• _YOUR GOAL_
Edit the page on running performance tests: reproduce its text from the words "Jump to content" through the words "the performance changes).", replacing "alerts" with "notifications".

───── PROVIDED PASSAGE

Jump to content

Performance/Synthetic testing/Run a test

From Wikitech

There are two ways to run performance test using QTE hardware:

  • You can monitor the performance of a page over time (and add alerts to fire if the performance changes).
  • You can run one off tests to measure the difference in performance between two different implementations.

If you are unsure how you should run your test, please ask on the #talk-to-qte Slack channel.

Monitor the performance over time

There are five test servers that continuously runs performance tests 24/7. To add your page or user journey for testing, you commit them to the Git repository. The test servers will then pickup the new page/journey and run the tests the next iteration. The metrics from the test will be sent to Graphite and you can see the data in our synthetic test dashboard in Grafana Use the monitoring when you want alerts on performance regressions.

When you test a single page, you can run test direct against Wikipedia servers or using WebPageReplay. If you are focusing on front end performance WebPageReplay is preferred since it will eliminate instability in network traffic. Our setup with WebPageReplay also enables Mann Whitney U tests to find regressions using statistical significance.

──────────
───── RECORDS PROVIDED

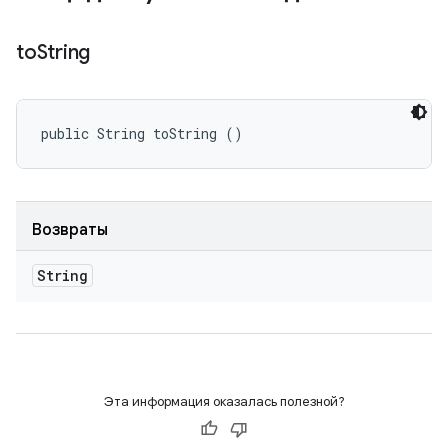
to
String
public String toString ()
Возвраты
String
Эта информация оказалась полезной?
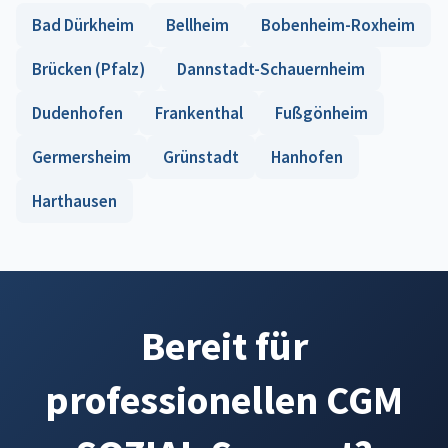
Bad Dürkheim
Bellheim
Bobenheim-Roxheim
Brücken (Pfalz)
Dannstadt-Schauernheim
Dudenhofen
Frankenthal
Fußgönheim
Germersheim
Grünstadt
Hanhofen
Harthausen
Bereit für
professionellen CGM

──────────

• _RESPONSE FOR THIS EXERCISE_
Jump to content

Performance/Synthetic testing/Run a test

From Wikitech

There are two ways to run performance test using QTE hardware:

  • You can monitor the performance of a page over time (and add notifications to fire if the performance changes).